Job: Count up the lines below where the word "Instantiate" shows up, and respond with the number alone.

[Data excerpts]
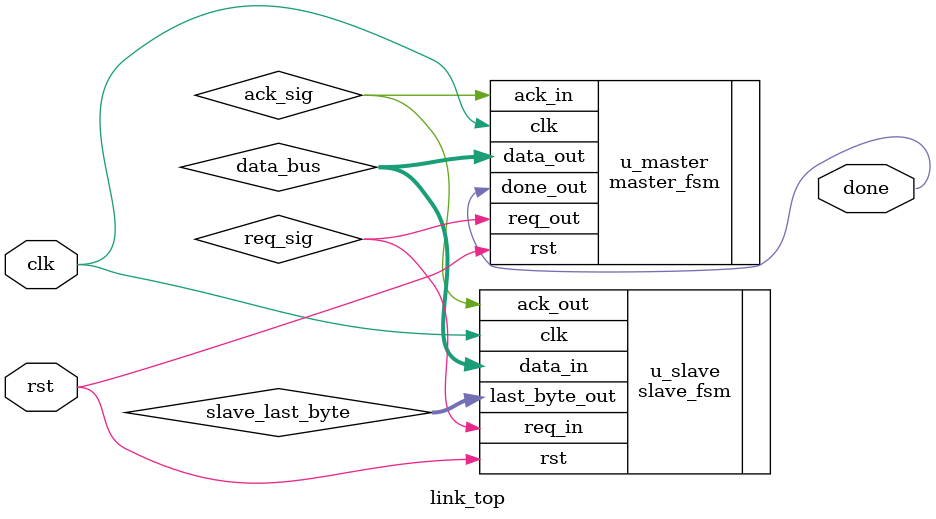
<source format=v>
`timescale 1ns / 1ps

module link_top(
    input  wire clk,
    input  wire rst,
    output wire done
);

// Internal wires for connecting the two FSMs
wire req_sig;
wire ack_sig;
wire [7:0] data_bus;
wire [7:0] slave_last_byte; // Observable in simulation

// Instantiate the Master FSM
master_fsm u_master (
    .clk(clk),
    .rst(rst),
    .ack_in(ack_sig),       // renamed
    .req_out(req_sig),      // renamed
    .done_out(done),        // renamed
    .data_out(data_bus)     // renamed
);

// Instantiate the Slave FSM
slave_fsm u_slave (
    .clk(clk),
    .rst(rst),
    .req_in(req_sig),         // renamed
    .data_in(data_bus),
    .ack_out(ack_sig),        // renamed
    .last_byte_out(slave_last_byte) // renamed
);

endmodule

</source>
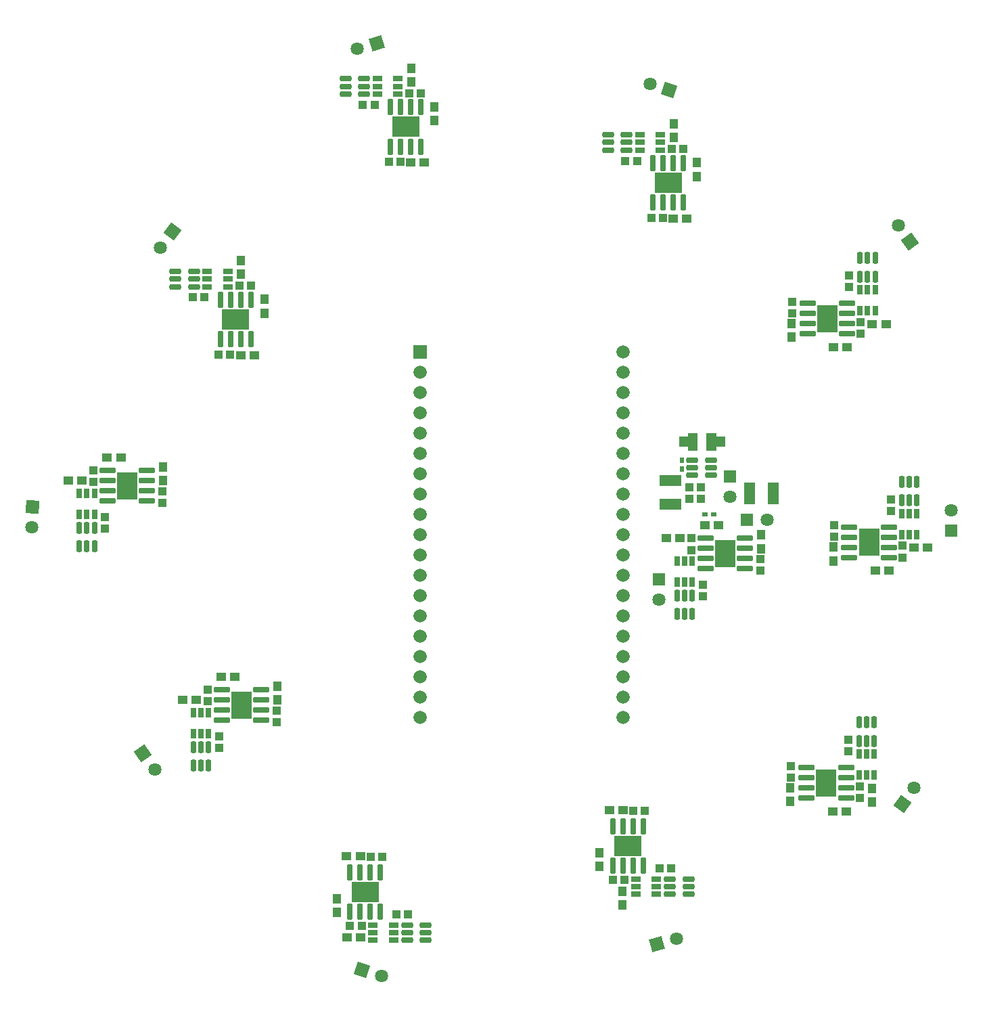
<source format=gts>
%TF.GenerationSoftware,Altium Limited,Altium Designer,23.3.1 (30)*%
G04 Layer_Color=8388736*
%FSLAX45Y45*%
%MOMM*%
%TF.SameCoordinates,30647D46-07CB-4458-BA05-9B6BD05E8BF5*%
%TF.FilePolarity,Negative*%
%TF.FileFunction,Soldermask,Top*%
%TF.Part,Single*%
G01*
G75*
%TA.AperFunction,SMDPad,CuDef*%
%ADD47R,1.34000X2.83000*%
G04:AMPARAMS|DCode=48|XSize=1.47mm|YSize=0.69mm|CornerRadius=0.1975mm|HoleSize=0mm|Usage=FLASHONLY|Rotation=180.000|XOffset=0mm|YOffset=0mm|HoleType=Round|Shape=RoundedRectangle|*
%AMROUNDEDRECTD48*
21,1,1.47000,0.29500,0,0,180.0*
21,1,1.07500,0.69000,0,0,180.0*
1,1,0.39500,-0.53750,0.14750*
1,1,0.39500,0.53750,0.14750*
1,1,0.39500,0.53750,-0.14750*
1,1,0.39500,-0.53750,-0.14750*
%
%ADD48ROUNDEDRECTD48*%
%ADD49R,0.60000X0.80000*%
%ADD50R,0.65000X1.30000*%
%ADD51R,1.00000X1.00000*%
G04:AMPARAMS|DCode=52|XSize=1.47mm|YSize=0.69mm|CornerRadius=0.1975mm|HoleSize=0mm|Usage=FLASHONLY|Rotation=270.000|XOffset=0mm|YOffset=0mm|HoleType=Round|Shape=RoundedRectangle|*
%AMROUNDEDRECTD52*
21,1,1.47000,0.29500,0,0,270.0*
21,1,1.07500,0.69000,0,0,270.0*
1,1,0.39500,-0.14750,-0.53750*
1,1,0.39500,-0.14750,0.53750*
1,1,0.39500,0.14750,0.53750*
1,1,0.39500,0.14750,-0.53750*
%
%ADD52ROUNDEDRECTD52*%
%ADD53R,2.51300X3.40200*%
G04:AMPARAMS|DCode=54|XSize=2.07mm|YSize=0.7mm|CornerRadius=0.125mm|HoleSize=0mm|Usage=FLASHONLY|Rotation=180.000|XOffset=0mm|YOffset=0mm|HoleType=Round|Shape=RoundedRectangle|*
%AMROUNDEDRECTD54*
21,1,2.07000,0.45000,0,0,180.0*
21,1,1.82000,0.70000,0,0,180.0*
1,1,0.25000,-0.91000,0.22500*
1,1,0.25000,0.91000,0.22500*
1,1,0.25000,0.91000,-0.22500*
1,1,0.25000,-0.91000,-0.22500*
%
%ADD54ROUNDEDRECTD54*%
%ADD55R,1.20000X1.10000*%
%ADD56R,1.00000X1.00000*%
%ADD57R,0.80000X0.60000*%
%ADD58R,1.10000X1.20000*%
%ADD59R,1.30000X0.65000*%
%ADD60R,3.40200X2.51300*%
G04:AMPARAMS|DCode=61|XSize=2.07mm|YSize=0.7mm|CornerRadius=0.125mm|HoleSize=0mm|Usage=FLASHONLY|Rotation=270.000|XOffset=0mm|YOffset=0mm|HoleType=Round|Shape=RoundedRectangle|*
%AMROUNDEDRECTD61*
21,1,2.07000,0.45000,0,0,270.0*
21,1,1.82000,0.70000,0,0,270.0*
1,1,0.25000,-0.22500,-0.91000*
1,1,0.25000,-0.22500,0.91000*
1,1,0.25000,0.22500,0.91000*
1,1,0.25000,0.22500,-0.91000*
%
%ADD61ROUNDEDRECTD61*%
%ADD62R,2.83000X1.34000*%
%TA.AperFunction,ComponentPad*%
%ADD63C,1.63000*%
%ADD64R,1.63000X1.63000*%
%ADD65R,1.63000X1.63000*%
%ADD66P,2.30517X4X350.0*%
%ADD67P,2.30517X4X387.0*%
%ADD68P,2.30517X4X61.0*%
%ADD69P,2.30517X4X99.0*%
%ADD70P,2.30517X4X171.0*%
%ADD71P,2.30517X4X242.0*%
%ADD72P,2.30517X4X278.0*%
%TA.AperFunction,ViaPad*%
%ADD73C,0.10000*%
%TA.AperFunction,ComponentPad*%
%ADD74P,2.30517X4X312.0*%
%ADD75C,1.66000*%
%ADD76R,1.66000X1.66000*%
G36*
X6450000Y5170000D02*
X6340000D01*
Y5290000D01*
X6450000D01*
Y5340000D01*
X6570000D01*
Y5120000D01*
X6450000D01*
Y5170000D01*
D02*
G37*
G36*
X6680000Y5340000D02*
X6800000D01*
Y5290000D01*
X6910000D01*
Y5170000D01*
X6800000D01*
Y5120000D01*
X6680000D01*
Y5340000D01*
D02*
G37*
D47*
X7518500Y4585000D02*
D03*
X7221500D02*
D03*
D48*
X6732000Y4997500D02*
D03*
Y4902500D02*
D03*
Y4807500D02*
D03*
X6498000D02*
D03*
Y4902500D02*
D03*
Y4997500D02*
D03*
X2931000Y-1005500D02*
D03*
Y-910500D02*
D03*
Y-815500D02*
D03*
X3165000D02*
D03*
Y-910500D02*
D03*
Y-1005500D02*
D03*
X6218550Y-430000D02*
D03*
Y-335000D02*
D03*
Y-240000D02*
D03*
X6452550D02*
D03*
Y-335000D02*
D03*
Y-430000D02*
D03*
X5678170Y9069070D02*
D03*
Y8974070D02*
D03*
Y8879070D02*
D03*
X5444170D02*
D03*
Y8974070D02*
D03*
Y9069070D02*
D03*
X2393500Y9768979D02*
D03*
Y9673979D02*
D03*
Y9578979D02*
D03*
X2159500D02*
D03*
Y9673979D02*
D03*
Y9768979D02*
D03*
X264092Y7359350D02*
D03*
Y7264350D02*
D03*
Y7169350D02*
D03*
X30092D02*
D03*
Y7264350D02*
D03*
Y7359350D02*
D03*
D49*
X6367500Y5000000D02*
D03*
Y4890000D02*
D03*
D50*
X6312500Y3472500D02*
D03*
X6407500D02*
D03*
X6502500D02*
D03*
Y3732500D02*
D03*
X6312500D02*
D03*
X6407500D02*
D03*
X-1171750Y4320750D02*
D03*
X-1076750D02*
D03*
X-981750D02*
D03*
Y4580750D02*
D03*
X-1171750D02*
D03*
X-1076750D02*
D03*
X257796Y1577500D02*
D03*
X352796D02*
D03*
X447796D02*
D03*
Y1837499D02*
D03*
X257796D02*
D03*
X352796D02*
D03*
X8777499Y1320000D02*
D03*
X8682499D02*
D03*
X8587499D02*
D03*
Y1060000D02*
D03*
X8777499D02*
D03*
X8682499D02*
D03*
X9312500Y4330000D02*
D03*
X9217500D02*
D03*
X9122500D02*
D03*
Y4070000D02*
D03*
X9312500D02*
D03*
X9217500D02*
D03*
X8789427Y7127898D02*
D03*
X8694427D02*
D03*
X8599427D02*
D03*
Y6867898D02*
D03*
X8789427D02*
D03*
X8694427D02*
D03*
D51*
X6637500Y3437500D02*
D03*
Y3292500D02*
D03*
X7352500Y3762500D02*
D03*
Y3617500D02*
D03*
X6492500Y4020000D02*
D03*
Y3875000D02*
D03*
X-846750Y4285750D02*
D03*
Y4140750D02*
D03*
X-131750Y4610750D02*
D03*
Y4465750D02*
D03*
X-991750Y4868250D02*
D03*
Y4723250D02*
D03*
X582796Y1542500D02*
D03*
Y1397500D02*
D03*
X1297796Y1867500D02*
D03*
Y1722500D02*
D03*
X437796Y2125000D02*
D03*
Y1980000D02*
D03*
X8452499Y1355000D02*
D03*
Y1500000D02*
D03*
X8597499Y772500D02*
D03*
Y917500D02*
D03*
X7737499Y1030000D02*
D03*
Y1175000D02*
D03*
X8272500Y4040000D02*
D03*
Y4185000D02*
D03*
X9132500Y3782500D02*
D03*
Y3927500D02*
D03*
X8987500Y4365000D02*
D03*
Y4510000D02*
D03*
X8609427Y6580398D02*
D03*
Y6725398D02*
D03*
X7749427Y6837898D02*
D03*
Y6982898D02*
D03*
X8464427Y7162898D02*
D03*
Y7307898D02*
D03*
D52*
X6312500Y3307000D02*
D03*
X6407500D02*
D03*
X6502500D02*
D03*
Y3073000D02*
D03*
X6407500D02*
D03*
X6312500D02*
D03*
X-1171750Y4155250D02*
D03*
X-1076750D02*
D03*
X-981750D02*
D03*
Y3921250D02*
D03*
X-1076750D02*
D03*
X-1171750D02*
D03*
X257796Y1412000D02*
D03*
X352796D02*
D03*
X447796D02*
D03*
Y1178000D02*
D03*
X352796D02*
D03*
X257796D02*
D03*
X8777499Y1485500D02*
D03*
X8682499D02*
D03*
X8587499D02*
D03*
Y1719500D02*
D03*
X8682499D02*
D03*
X8777499D02*
D03*
X9312500Y4495500D02*
D03*
X9217500D02*
D03*
X9122500D02*
D03*
Y4729500D02*
D03*
X9217500D02*
D03*
X9312500D02*
D03*
X8789427Y7293398D02*
D03*
X8694427D02*
D03*
X8599427D02*
D03*
Y7527398D02*
D03*
X8694427D02*
D03*
X8789427D02*
D03*
D53*
X6912500Y3830000D02*
D03*
X-571750Y4678250D02*
D03*
X857796Y1935000D02*
D03*
X8177499Y962500D02*
D03*
X8712500Y3972500D02*
D03*
X8189427Y6770398D02*
D03*
D54*
X6665000Y3639500D02*
D03*
Y3766500D02*
D03*
Y3893500D02*
D03*
Y4020500D02*
D03*
X7160000D02*
D03*
Y3893500D02*
D03*
Y3766500D02*
D03*
Y3639500D02*
D03*
X-819250Y4487750D02*
D03*
Y4614750D02*
D03*
Y4741750D02*
D03*
Y4868750D02*
D03*
X-324250D02*
D03*
Y4741750D02*
D03*
Y4614750D02*
D03*
Y4487750D02*
D03*
X610296Y1744500D02*
D03*
Y1871500D02*
D03*
Y1998500D02*
D03*
Y2125500D02*
D03*
X1105296D02*
D03*
Y1998500D02*
D03*
Y1871500D02*
D03*
Y1744500D02*
D03*
X8424999Y1153000D02*
D03*
Y1026000D02*
D03*
Y899000D02*
D03*
Y772000D02*
D03*
X7929999D02*
D03*
Y899000D02*
D03*
Y1026000D02*
D03*
Y1153000D02*
D03*
X8960000Y4163000D02*
D03*
Y4036000D02*
D03*
Y3909000D02*
D03*
Y3782000D02*
D03*
X8465000D02*
D03*
Y3909000D02*
D03*
Y4036000D02*
D03*
Y4163000D02*
D03*
X8436927Y6960898D02*
D03*
Y6833898D02*
D03*
Y6706898D02*
D03*
Y6579898D02*
D03*
X7941927D02*
D03*
Y6706898D02*
D03*
Y6833898D02*
D03*
Y6960898D02*
D03*
D55*
X6175000Y4020000D02*
D03*
X6345000D02*
D03*
X6832500Y4187500D02*
D03*
X6662500D02*
D03*
X-651750Y5035750D02*
D03*
X-821750D02*
D03*
X-1306750Y4745750D02*
D03*
X-1136750D02*
D03*
X777796Y2292500D02*
D03*
X607796D02*
D03*
X122796Y2002500D02*
D03*
X292796D02*
D03*
X2345500Y42000D02*
D03*
X2175500D02*
D03*
X2180180Y-970320D02*
D03*
X2350180D02*
D03*
X5633050Y617500D02*
D03*
X5463050D02*
D03*
X8257499Y605000D02*
D03*
X8427500D02*
D03*
X8792500Y3615000D02*
D03*
X8962500D02*
D03*
X9447500Y3905000D02*
D03*
X9277500D02*
D03*
X8924427Y6702898D02*
D03*
X8754427D02*
D03*
X8269427Y6412898D02*
D03*
X8439427D02*
D03*
X6263670Y8021570D02*
D03*
X6433670D02*
D03*
X2979000Y8721479D02*
D03*
X3149000D02*
D03*
X849592Y6311850D02*
D03*
X1019592D02*
D03*
D56*
X6462500Y4657500D02*
D03*
X6607500D02*
D03*
Y4517500D02*
D03*
X6462500D02*
D03*
X2800500Y-680500D02*
D03*
X2945500D02*
D03*
X2475500Y34500D02*
D03*
X2620500D02*
D03*
X2218000Y-825500D02*
D03*
X2363000D02*
D03*
X6088050Y-105000D02*
D03*
X6233050D02*
D03*
X5505550Y-250000D02*
D03*
X5650550D02*
D03*
X5763050Y610000D02*
D03*
X5908050D02*
D03*
X5808670Y8744070D02*
D03*
X5663670D02*
D03*
X6133670Y8029070D02*
D03*
X5988670D02*
D03*
X6391170Y8889070D02*
D03*
X6246170D02*
D03*
X2849000Y8728979D02*
D03*
X2704000D02*
D03*
X3106500Y9588979D02*
D03*
X2961500D02*
D03*
X2524000Y9443979D02*
D03*
X2379000D02*
D03*
X394592Y7034350D02*
D03*
X249592D02*
D03*
X719592Y6319350D02*
D03*
X574592D02*
D03*
X977092Y7179350D02*
D03*
X832092D02*
D03*
D57*
X6662500Y4317500D02*
D03*
X6772500D02*
D03*
D58*
X7360000Y3892500D02*
D03*
Y4062500D02*
D03*
X-124250Y4740750D02*
D03*
Y4910750D02*
D03*
X1305296Y1997499D02*
D03*
Y2167500D02*
D03*
X2050500Y-485500D02*
D03*
Y-655500D02*
D03*
X5628050Y-565000D02*
D03*
Y-395000D02*
D03*
X5338050Y90000D02*
D03*
Y-80000D02*
D03*
X8749499Y719250D02*
D03*
Y889250D02*
D03*
X7729999Y900000D02*
D03*
Y730000D02*
D03*
X8265000Y3910000D02*
D03*
Y3740000D02*
D03*
X7741927Y6707898D02*
D03*
Y6537898D02*
D03*
X6558670Y8549070D02*
D03*
Y8719070D02*
D03*
X6268670Y9204070D02*
D03*
Y9034070D02*
D03*
X3274000Y9248979D02*
D03*
Y9418979D02*
D03*
X2984000Y9903979D02*
D03*
Y9733979D02*
D03*
X1144842Y6839100D02*
D03*
Y7009100D02*
D03*
X853342Y7493100D02*
D03*
Y7323100D02*
D03*
D59*
X2765500Y-1005500D02*
D03*
Y-910500D02*
D03*
Y-815500D02*
D03*
X2505500D02*
D03*
Y-1005500D02*
D03*
Y-910500D02*
D03*
X6053050Y-430000D02*
D03*
Y-335000D02*
D03*
Y-240000D02*
D03*
X5793050D02*
D03*
Y-430000D02*
D03*
Y-335000D02*
D03*
X5843670Y9069070D02*
D03*
Y8974070D02*
D03*
Y8879070D02*
D03*
X6103670D02*
D03*
Y9069070D02*
D03*
Y8974070D02*
D03*
X2559000Y9768979D02*
D03*
Y9673979D02*
D03*
Y9578979D02*
D03*
X2819000D02*
D03*
Y9768979D02*
D03*
Y9673979D02*
D03*
X429592Y7359350D02*
D03*
Y7264350D02*
D03*
Y7169350D02*
D03*
X689592D02*
D03*
Y7359350D02*
D03*
Y7264350D02*
D03*
D60*
X2408000Y-405500D02*
D03*
X5695550Y170000D02*
D03*
X6201170Y8469070D02*
D03*
X787092Y6759350D02*
D03*
X2916500Y9168979D02*
D03*
D61*
X2598500Y-653000D02*
D03*
X2471500D02*
D03*
X2344500D02*
D03*
X2217500D02*
D03*
Y-158000D02*
D03*
X2344500D02*
D03*
X2471500D02*
D03*
X2598500D02*
D03*
X5886050Y-77500D02*
D03*
X5759050D02*
D03*
X5632050D02*
D03*
X5505050D02*
D03*
Y417500D02*
D03*
X5632050D02*
D03*
X5759050D02*
D03*
X5886050D02*
D03*
X6010670Y8716570D02*
D03*
X6137670D02*
D03*
X6264670D02*
D03*
X6391670D02*
D03*
Y8221570D02*
D03*
X6264670D02*
D03*
X6137670D02*
D03*
X6010670D02*
D03*
X596592Y7006850D02*
D03*
X723592D02*
D03*
X850592D02*
D03*
X977592D02*
D03*
Y6511850D02*
D03*
X850592D02*
D03*
X723592D02*
D03*
X596592D02*
D03*
X2726000Y8921479D02*
D03*
X2853000D02*
D03*
X2980000D02*
D03*
X3107000D02*
D03*
Y9416479D02*
D03*
X2980000D02*
D03*
X2853000D02*
D03*
X2726000D02*
D03*
D62*
X6225000Y4741000D02*
D03*
Y4444000D02*
D03*
D63*
X6970000Y4543000D02*
D03*
X6080000Y3255000D02*
D03*
X7437000Y4250000D02*
D03*
X-227156Y1125968D02*
D03*
X2610464Y-1453565D02*
D03*
X6302080Y-984994D02*
D03*
X9276648Y902245D02*
D03*
X9077278Y7934643D02*
D03*
X5969216Y9709245D02*
D03*
X2308549Y10142869D02*
D03*
X-156431Y7658573D02*
D03*
X9743150Y4369499D02*
D03*
X-1767543Y4158598D02*
D03*
D64*
X6970000Y4797000D02*
D03*
X6080000Y3509000D02*
D03*
X9743150Y4115500D02*
D03*
D65*
X7183000Y4250000D02*
D03*
D66*
X-372844Y1334032D02*
D03*
D67*
X2368895Y-1375075D02*
D03*
X6210784Y9630755D02*
D03*
D68*
X6057920Y-1055006D02*
D03*
D69*
X9127350Y696755D02*
D03*
D70*
X9226576Y7729153D02*
D03*
D71*
X2551451Y10217131D02*
D03*
D72*
X-3569Y7861426D02*
D03*
D73*
X8477649Y8852504D02*
D03*
X9857414Y6917542D02*
D03*
X9867888Y1756834D02*
D03*
X8473475Y-142354D02*
D03*
X3565138Y-1745027D02*
D03*
X1327268Y-1004420D02*
D03*
X-1712850Y3171103D02*
D03*
X-1700438Y5529511D02*
D03*
X1318598Y9727143D02*
D03*
X3565217Y10442613D02*
D03*
D74*
X-1754249Y4412250D02*
D03*
D75*
X5632500Y1781500D02*
D03*
Y2035500D02*
D03*
Y2289500D02*
D03*
Y2543500D02*
D03*
Y2797500D02*
D03*
Y3051500D02*
D03*
Y3305500D02*
D03*
Y3559500D02*
D03*
Y3813500D02*
D03*
Y4067500D02*
D03*
Y4321500D02*
D03*
Y4575500D02*
D03*
Y4829500D02*
D03*
Y5083500D02*
D03*
Y5337500D02*
D03*
Y5591500D02*
D03*
Y5845500D02*
D03*
Y6099500D02*
D03*
Y6353500D02*
D03*
X3092500Y2035500D02*
D03*
Y2289500D02*
D03*
Y2543500D02*
D03*
Y2797500D02*
D03*
Y3051500D02*
D03*
Y3305500D02*
D03*
Y3559500D02*
D03*
Y3813500D02*
D03*
Y4067500D02*
D03*
Y4321500D02*
D03*
Y4575500D02*
D03*
Y4829500D02*
D03*
Y5083500D02*
D03*
Y5337500D02*
D03*
Y5591500D02*
D03*
Y5845500D02*
D03*
Y1781500D02*
D03*
Y6099500D02*
D03*
D76*
Y6353500D02*
D03*
%TF.MD5,6f738ba0dacb682848bba1703b661287*%
M02*

</source>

Answer section: 2